Aim of the exercise: Could you reproduce, from the records below, everything from the line with "(fp_line (start -1.3 2.6) (end 1.3 2.6) (stroke (width 0.15)" down to the line with "(at 37.288 6.448)", keeping both of those lines and changing nothing?
===============
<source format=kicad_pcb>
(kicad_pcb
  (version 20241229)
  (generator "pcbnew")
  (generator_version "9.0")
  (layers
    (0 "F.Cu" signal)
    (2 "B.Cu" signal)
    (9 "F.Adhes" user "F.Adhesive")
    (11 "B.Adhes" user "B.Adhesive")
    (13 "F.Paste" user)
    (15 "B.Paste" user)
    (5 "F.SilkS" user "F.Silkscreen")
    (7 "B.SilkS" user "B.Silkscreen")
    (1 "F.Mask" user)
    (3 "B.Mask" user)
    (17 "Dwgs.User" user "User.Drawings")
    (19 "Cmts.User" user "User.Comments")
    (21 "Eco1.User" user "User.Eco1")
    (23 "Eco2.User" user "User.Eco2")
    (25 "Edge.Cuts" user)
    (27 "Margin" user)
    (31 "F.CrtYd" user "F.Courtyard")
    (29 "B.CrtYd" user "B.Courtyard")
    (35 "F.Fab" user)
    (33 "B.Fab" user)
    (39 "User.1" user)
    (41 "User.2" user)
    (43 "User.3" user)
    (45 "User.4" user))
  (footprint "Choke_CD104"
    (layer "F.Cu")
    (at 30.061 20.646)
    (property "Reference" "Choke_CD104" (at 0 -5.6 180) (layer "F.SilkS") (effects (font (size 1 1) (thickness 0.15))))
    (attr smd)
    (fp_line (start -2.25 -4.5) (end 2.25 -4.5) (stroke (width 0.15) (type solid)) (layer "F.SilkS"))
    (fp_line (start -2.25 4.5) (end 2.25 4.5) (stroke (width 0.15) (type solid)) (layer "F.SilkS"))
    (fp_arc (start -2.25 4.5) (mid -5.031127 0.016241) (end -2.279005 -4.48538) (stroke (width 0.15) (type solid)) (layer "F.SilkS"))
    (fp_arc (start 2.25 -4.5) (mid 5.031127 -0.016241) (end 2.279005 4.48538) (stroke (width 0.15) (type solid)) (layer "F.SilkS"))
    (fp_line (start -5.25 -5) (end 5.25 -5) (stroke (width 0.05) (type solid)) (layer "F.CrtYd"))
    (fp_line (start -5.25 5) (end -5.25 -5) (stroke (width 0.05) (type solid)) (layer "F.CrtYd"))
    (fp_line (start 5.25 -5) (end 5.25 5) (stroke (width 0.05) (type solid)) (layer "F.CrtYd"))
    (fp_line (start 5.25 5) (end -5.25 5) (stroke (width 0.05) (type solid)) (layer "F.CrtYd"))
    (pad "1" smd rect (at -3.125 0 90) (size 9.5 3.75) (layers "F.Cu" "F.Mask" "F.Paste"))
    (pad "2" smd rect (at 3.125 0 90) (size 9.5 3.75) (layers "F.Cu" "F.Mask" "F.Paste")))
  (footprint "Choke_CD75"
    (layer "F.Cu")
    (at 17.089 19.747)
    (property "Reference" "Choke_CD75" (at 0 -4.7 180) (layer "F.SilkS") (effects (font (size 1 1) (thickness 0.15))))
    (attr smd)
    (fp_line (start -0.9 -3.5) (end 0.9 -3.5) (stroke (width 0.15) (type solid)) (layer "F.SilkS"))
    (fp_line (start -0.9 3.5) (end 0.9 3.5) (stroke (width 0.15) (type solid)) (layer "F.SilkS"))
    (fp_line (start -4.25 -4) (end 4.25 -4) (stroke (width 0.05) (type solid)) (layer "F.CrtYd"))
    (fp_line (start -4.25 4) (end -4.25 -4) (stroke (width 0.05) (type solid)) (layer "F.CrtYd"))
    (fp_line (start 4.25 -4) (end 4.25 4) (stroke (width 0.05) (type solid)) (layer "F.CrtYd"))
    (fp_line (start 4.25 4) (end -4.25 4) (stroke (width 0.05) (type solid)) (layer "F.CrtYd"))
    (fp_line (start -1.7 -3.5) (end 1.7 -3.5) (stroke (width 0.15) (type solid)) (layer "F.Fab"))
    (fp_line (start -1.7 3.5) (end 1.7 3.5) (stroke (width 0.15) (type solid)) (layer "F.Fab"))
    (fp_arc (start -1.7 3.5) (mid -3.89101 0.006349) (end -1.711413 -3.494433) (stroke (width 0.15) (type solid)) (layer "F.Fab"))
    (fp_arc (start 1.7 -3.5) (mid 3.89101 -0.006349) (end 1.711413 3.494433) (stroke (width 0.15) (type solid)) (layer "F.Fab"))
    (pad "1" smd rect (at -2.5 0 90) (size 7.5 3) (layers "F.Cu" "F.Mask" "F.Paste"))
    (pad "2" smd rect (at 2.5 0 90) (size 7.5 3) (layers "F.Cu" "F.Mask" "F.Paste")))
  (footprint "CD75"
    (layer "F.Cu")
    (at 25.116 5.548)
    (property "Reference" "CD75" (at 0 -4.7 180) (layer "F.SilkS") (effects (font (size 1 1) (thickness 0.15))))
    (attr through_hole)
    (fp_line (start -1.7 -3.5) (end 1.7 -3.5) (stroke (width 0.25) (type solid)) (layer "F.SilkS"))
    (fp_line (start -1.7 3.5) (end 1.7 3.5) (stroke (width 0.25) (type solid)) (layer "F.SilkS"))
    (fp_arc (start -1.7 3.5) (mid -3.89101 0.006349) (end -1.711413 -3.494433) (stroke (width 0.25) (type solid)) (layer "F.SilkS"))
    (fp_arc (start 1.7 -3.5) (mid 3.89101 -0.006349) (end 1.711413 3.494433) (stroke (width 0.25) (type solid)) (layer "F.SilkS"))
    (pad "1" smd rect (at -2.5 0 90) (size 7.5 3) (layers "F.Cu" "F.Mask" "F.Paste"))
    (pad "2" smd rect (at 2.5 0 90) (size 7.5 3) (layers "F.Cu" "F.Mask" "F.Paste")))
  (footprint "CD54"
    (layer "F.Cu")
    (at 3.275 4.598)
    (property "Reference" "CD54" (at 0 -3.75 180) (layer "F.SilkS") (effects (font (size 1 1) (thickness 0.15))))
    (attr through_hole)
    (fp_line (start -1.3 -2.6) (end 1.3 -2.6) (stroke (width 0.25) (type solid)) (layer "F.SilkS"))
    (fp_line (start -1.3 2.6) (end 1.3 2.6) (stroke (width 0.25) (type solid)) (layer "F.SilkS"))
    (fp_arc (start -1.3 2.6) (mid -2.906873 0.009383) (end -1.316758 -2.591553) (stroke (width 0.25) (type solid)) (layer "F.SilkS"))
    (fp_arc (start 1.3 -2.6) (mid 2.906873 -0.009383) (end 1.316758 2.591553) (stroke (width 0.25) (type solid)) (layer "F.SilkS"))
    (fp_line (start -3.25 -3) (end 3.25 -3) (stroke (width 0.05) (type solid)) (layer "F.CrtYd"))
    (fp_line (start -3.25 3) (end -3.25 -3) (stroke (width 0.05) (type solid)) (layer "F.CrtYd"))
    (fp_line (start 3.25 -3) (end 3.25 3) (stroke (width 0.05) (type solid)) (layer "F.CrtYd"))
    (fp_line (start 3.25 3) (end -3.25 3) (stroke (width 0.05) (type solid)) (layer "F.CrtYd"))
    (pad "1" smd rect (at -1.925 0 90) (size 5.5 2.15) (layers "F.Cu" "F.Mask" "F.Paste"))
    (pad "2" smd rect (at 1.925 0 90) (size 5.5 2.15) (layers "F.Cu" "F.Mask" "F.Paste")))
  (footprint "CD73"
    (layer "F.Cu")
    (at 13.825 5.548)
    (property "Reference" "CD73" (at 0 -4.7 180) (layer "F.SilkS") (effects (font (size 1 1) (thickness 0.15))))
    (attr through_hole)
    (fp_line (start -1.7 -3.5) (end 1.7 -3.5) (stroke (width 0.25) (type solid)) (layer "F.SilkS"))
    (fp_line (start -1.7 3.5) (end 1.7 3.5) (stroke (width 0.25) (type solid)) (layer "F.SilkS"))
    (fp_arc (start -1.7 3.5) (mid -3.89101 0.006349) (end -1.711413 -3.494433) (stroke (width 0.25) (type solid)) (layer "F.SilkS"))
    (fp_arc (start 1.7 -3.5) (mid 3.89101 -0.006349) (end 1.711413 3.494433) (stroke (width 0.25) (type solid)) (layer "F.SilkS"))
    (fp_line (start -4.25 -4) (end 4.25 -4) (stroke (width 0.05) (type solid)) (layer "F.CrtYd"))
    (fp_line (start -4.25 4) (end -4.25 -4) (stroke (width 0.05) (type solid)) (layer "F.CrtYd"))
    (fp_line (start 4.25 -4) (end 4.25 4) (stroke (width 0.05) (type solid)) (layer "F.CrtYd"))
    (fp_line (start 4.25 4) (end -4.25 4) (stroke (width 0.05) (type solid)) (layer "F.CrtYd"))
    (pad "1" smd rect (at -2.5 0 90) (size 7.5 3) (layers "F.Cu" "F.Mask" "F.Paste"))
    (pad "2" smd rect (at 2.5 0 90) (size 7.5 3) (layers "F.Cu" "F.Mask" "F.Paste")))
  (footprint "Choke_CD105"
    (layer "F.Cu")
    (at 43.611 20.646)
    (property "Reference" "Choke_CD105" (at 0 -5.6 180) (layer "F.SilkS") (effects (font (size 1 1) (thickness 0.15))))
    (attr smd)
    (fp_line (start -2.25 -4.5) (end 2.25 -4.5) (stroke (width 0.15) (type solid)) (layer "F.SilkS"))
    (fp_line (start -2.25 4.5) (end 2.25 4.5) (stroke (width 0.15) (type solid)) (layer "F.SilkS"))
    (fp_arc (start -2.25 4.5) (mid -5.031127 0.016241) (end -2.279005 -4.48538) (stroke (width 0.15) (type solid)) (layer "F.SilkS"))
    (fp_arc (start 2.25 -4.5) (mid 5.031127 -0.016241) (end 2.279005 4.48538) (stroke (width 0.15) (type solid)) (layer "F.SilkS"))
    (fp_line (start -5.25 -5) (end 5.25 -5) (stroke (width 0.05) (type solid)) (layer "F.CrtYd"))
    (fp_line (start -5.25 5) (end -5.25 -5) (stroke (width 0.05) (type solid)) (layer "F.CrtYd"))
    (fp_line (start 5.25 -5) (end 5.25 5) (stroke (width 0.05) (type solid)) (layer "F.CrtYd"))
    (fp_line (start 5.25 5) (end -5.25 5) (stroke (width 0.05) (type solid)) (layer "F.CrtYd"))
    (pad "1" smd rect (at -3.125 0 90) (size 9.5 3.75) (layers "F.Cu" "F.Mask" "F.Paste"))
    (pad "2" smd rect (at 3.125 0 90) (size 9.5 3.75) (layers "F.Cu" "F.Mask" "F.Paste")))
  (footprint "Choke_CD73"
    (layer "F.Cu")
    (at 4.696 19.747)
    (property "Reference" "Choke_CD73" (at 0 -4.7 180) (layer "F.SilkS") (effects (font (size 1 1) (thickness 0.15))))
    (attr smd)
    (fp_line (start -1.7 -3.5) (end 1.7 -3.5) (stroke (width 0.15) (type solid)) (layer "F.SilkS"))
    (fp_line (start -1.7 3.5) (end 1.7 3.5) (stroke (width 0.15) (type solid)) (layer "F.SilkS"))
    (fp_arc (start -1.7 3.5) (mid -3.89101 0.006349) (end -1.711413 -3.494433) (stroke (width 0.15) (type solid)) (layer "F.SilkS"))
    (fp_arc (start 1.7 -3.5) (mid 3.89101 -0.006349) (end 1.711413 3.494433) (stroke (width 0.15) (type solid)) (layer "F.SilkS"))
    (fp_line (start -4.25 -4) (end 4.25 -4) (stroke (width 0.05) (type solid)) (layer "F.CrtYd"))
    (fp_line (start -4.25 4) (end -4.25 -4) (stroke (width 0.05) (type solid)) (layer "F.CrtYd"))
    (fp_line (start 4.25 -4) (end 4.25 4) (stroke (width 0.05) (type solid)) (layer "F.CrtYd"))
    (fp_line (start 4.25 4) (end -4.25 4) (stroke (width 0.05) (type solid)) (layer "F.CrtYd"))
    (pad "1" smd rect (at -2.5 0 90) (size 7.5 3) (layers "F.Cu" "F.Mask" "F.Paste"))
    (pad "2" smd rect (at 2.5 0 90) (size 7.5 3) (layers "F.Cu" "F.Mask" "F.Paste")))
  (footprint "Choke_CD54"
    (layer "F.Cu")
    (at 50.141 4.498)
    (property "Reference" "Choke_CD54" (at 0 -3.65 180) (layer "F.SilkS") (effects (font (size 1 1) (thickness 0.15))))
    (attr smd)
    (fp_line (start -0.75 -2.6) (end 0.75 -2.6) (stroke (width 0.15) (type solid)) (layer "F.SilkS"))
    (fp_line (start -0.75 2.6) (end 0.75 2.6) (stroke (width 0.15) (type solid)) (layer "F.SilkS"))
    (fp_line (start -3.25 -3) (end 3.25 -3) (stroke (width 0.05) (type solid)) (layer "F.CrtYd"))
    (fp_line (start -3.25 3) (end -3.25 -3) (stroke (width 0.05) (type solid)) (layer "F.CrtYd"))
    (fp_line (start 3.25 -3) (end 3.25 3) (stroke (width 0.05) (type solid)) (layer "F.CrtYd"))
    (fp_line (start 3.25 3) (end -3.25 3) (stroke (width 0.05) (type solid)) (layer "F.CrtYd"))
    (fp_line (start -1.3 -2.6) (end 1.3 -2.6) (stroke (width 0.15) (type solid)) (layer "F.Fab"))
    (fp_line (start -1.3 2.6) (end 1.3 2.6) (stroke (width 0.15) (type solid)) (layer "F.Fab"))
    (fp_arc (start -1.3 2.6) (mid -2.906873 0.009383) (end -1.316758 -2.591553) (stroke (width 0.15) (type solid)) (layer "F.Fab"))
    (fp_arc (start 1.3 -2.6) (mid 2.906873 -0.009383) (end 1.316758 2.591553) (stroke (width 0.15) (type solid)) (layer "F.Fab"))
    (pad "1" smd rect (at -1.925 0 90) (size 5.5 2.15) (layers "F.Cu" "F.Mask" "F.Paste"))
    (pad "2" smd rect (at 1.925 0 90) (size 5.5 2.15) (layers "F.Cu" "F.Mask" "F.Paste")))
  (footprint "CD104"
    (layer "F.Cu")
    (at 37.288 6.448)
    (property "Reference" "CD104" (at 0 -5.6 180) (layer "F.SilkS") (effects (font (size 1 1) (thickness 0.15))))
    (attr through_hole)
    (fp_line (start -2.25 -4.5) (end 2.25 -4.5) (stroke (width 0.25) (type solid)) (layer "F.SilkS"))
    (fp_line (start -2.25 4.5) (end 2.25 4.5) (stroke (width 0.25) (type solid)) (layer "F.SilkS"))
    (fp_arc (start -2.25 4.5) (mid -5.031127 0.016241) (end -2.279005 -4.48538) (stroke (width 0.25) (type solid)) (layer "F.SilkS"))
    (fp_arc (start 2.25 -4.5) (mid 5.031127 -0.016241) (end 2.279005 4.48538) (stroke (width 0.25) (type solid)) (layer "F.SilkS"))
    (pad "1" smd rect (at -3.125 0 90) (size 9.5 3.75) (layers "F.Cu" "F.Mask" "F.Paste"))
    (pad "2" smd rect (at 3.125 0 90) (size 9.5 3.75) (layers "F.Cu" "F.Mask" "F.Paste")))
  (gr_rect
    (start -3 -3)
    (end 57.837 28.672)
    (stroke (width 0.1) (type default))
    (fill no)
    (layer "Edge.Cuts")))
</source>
===============
Output:
    (fp_line (start -1.3 2.6) (end 1.3 2.6) (stroke (width 0.15) (type solid)) (layer "F.Fab"))
    (fp_arc (start -1.3 2.6) (mid -2.906873 0.009383) (end -1.316758 -2.591553) (stroke (width 0.15) (type solid)) (layer "F.Fab"))
    (fp_arc (start 1.3 -2.6) (mid 2.906873 -0.009383) (end 1.316758 2.591553) (stroke (width 0.15) (type solid)) (layer "F.Fab"))
    (pad "1" smd rect (at -1.925 0 90) (size 5.5 2.15) (layers "F.Cu" "F.Mask" "F.Paste"))
    (pad "2" smd rect (at 1.925 0 90) (size 5.5 2.15) (layers "F.Cu" "F.Mask" "F.Paste")))
  (footprint "CD104"
    (layer "F.Cu")
    (at 37.288 6.448)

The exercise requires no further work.